Allo stesso modo, commoventi sono state le donazioni effettuate sia dai turisti giornalieri che, stanchi e con grande sobrietà, arrivano per poche ore sull’Isola sia dei vacanzieri più stanziali i quali hanno sentito il desiderio di partecipare con un gesto di generosità al dramma umano delle persone colpite dal terremoto.
Domenica 4 settembre al termine della funzione religiosa delle ore 19,00 in Capri nella ex Cattedrale Santo Stefano il totale della raccolta dei fondi sarà pubblicamente attestato e reso nota da un Notaio alla presenza delle Autorità civili, religiose e laiche della comunità caprese e l’intero importo raccolto sarà depositato su apposito conto.

Come è stato precisato dagli organizzatori : “non un solo euro della raccolta dovrà andare perso o sprecato” e, per evitare questo rischio, la finalizzazione della raccolta alle popolazioni terremotate avverrà nel momento in cui saranno successivamente definiti e chiariti non solo gli interlocutori istituzionali e civili in loco ma soprattutto la individuazione di una modalità di una erogazione diretta in favore delle popolazioni colpite mediante acquisto o finanziamento di beni o di opere pubbliche. (comunicato stampa)

Terremoto ed aiuti alle popolazioni: l’appello del sindaco di Capri ” Invito non intraprendere iniziative autonome non coordinate”

sindaco capri de martino

Come preannunciato nei giorni scorsi il Comune di Capri, al fine di non vanificare gli sforzi che Associazioni locali e cittadini intendono intraprendere per contribuire all’assistenza delle popolazioni colpite dal sisma del 24 agosto, ha preso contatti con il coordinamento della Prefettura e della Protezione Civile di Napoli.

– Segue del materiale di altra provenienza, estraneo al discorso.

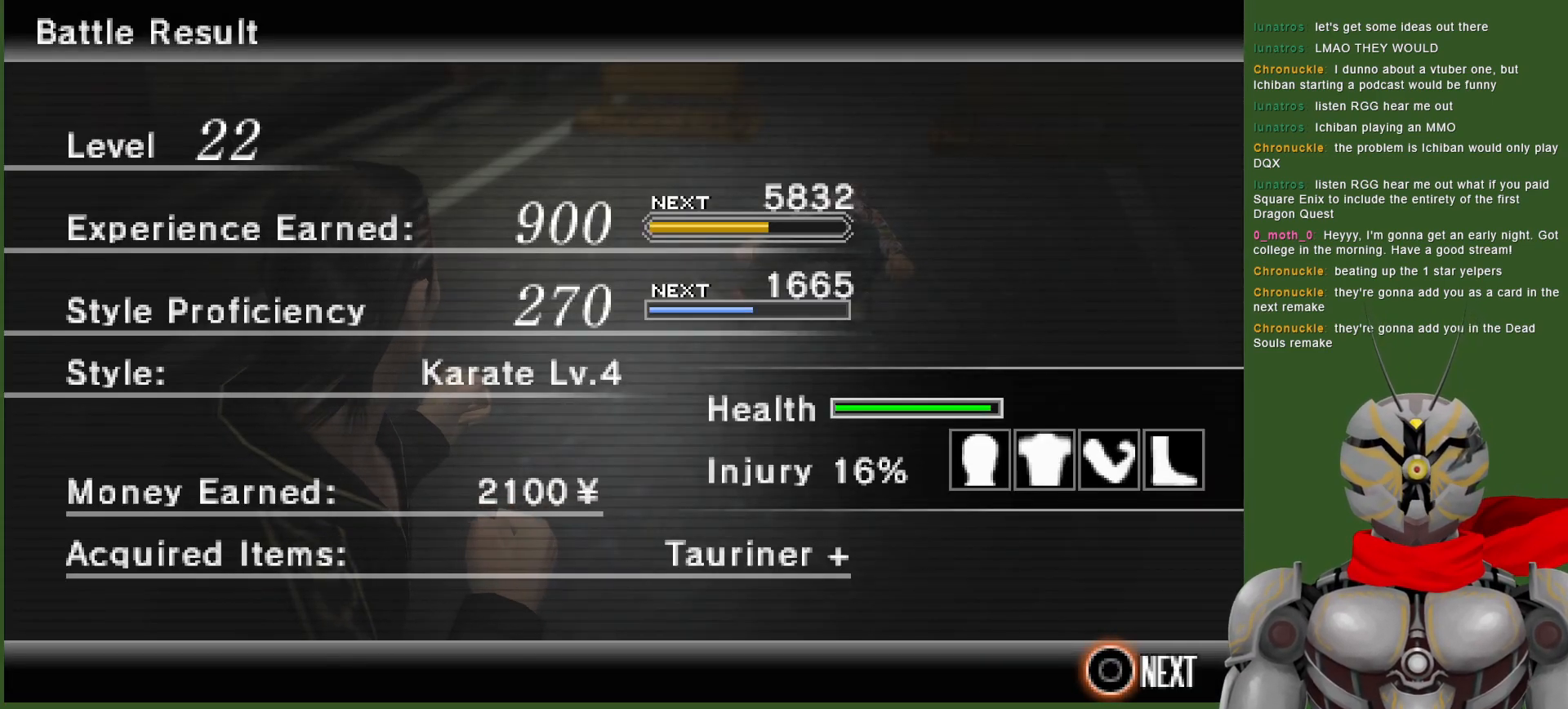
{"dt_ms": 500, "buttons": [], "left_stick": "center", "right_stick": "center", "events": []}
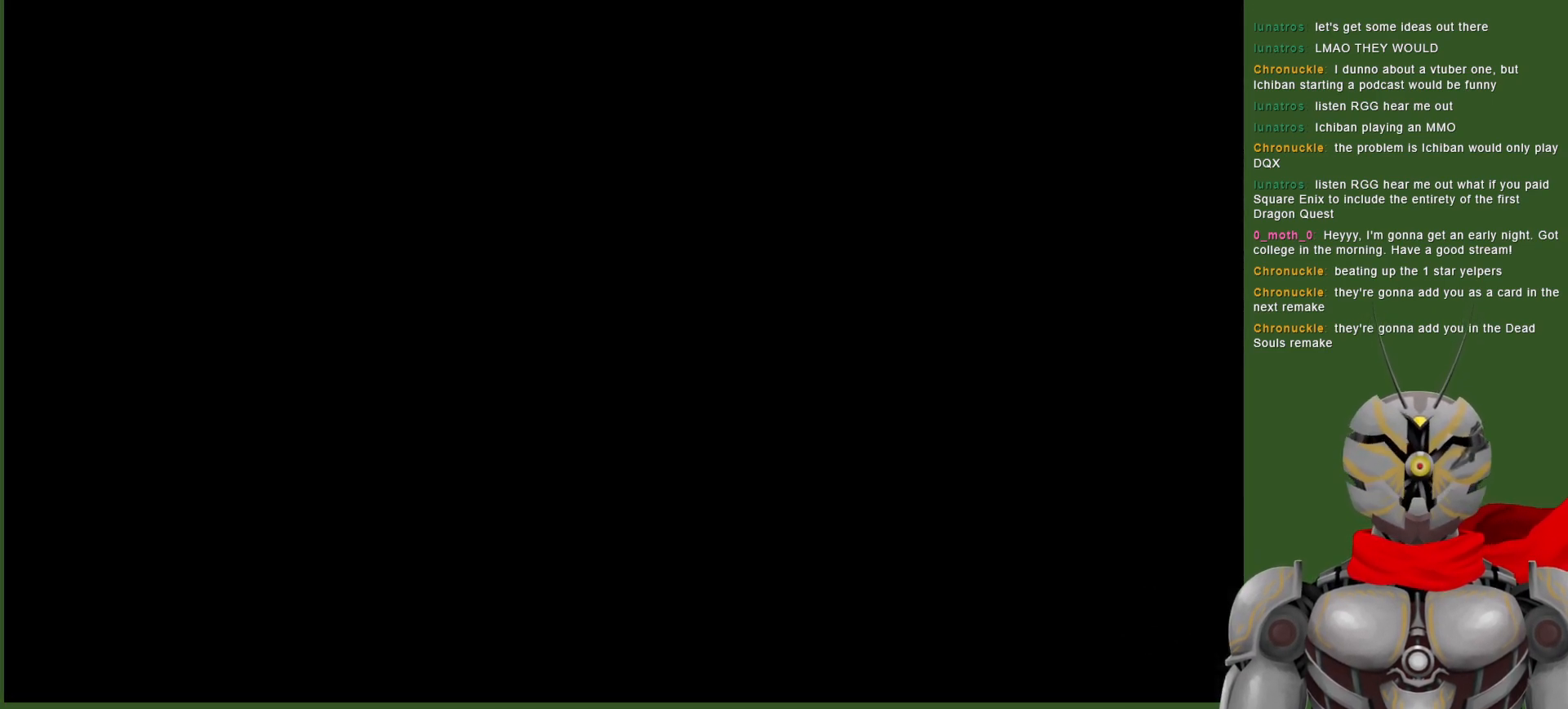
{"dt_ms": 500, "buttons": [], "left_stick": "center", "right_stick": "center", "events": []}
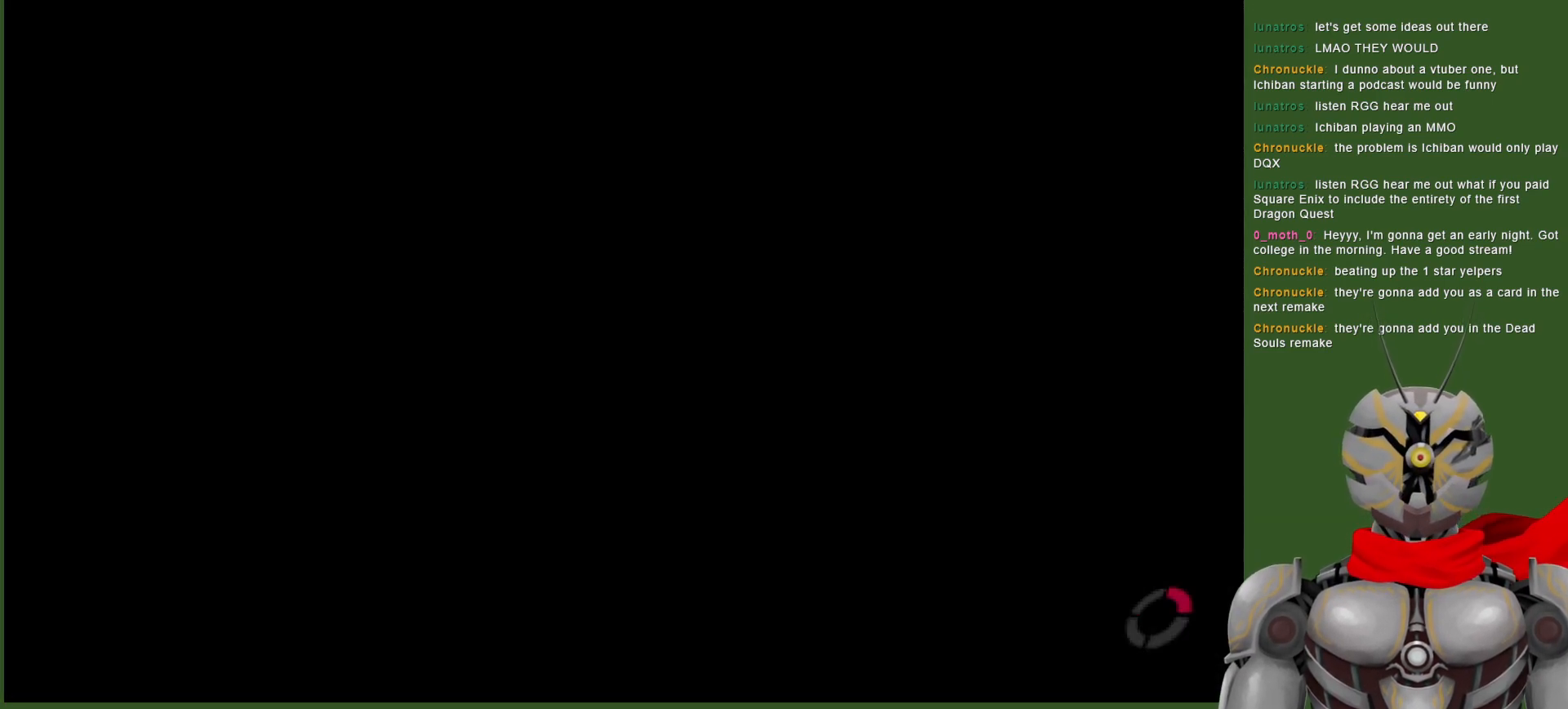
{"dt_ms": 500, "buttons": [], "left_stick": "center", "right_stick": "center", "events": []}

Tali istituzioni hanno dato indicazioni e raccomandazioni di non intraprendere iniziative autonome non coordinate opportunamente con le organizzazioni dei soccorsi in quanto si correrebbe il rischio di trovarsi di fronte alla impossibilità di fornire i necessari aiuti alle popolazioni colpite e, quindi, di sprecare risorse umane e materiali che, invece, potrebbero risultare sicuramente più utili nei prossimi giorni quando, subito dopo l’emergenza generale, l’attenzione sul disastro tenderà sicuramente a scemare.

La Protezione Civile e la Prefettura di Napoli si sono riservate di far conoscere a questo Comune le prossime esigenze, in termini di risorse umane e materiali, che risulteranno utili a continuare nell’opera di assistenza e sostegno alle popolazioni colpite dal sisma.

L’Amministrazione Comunale ha comunicato direttamente ai Sindaci dei territori coinvolti, oltre al cordoglio ed alla solidarietà della popolazione caprese, la disponibilità a partecipare ai necessari aiuti che si manifesteranno anche nel breve termine.
In ragione di quanto sopra si invitano le Associazioni locali che già si sono attivate e quelle che si attiveranno per contribuire alle azioni di sostegno a continuare nelle loro generose iniziative, ma di coordinare, con il Comune, a sua volta coordinato da Protezione Civile e Prefettura, quanto indispensabile affinché tutti gli sforzi non risultino vanificati.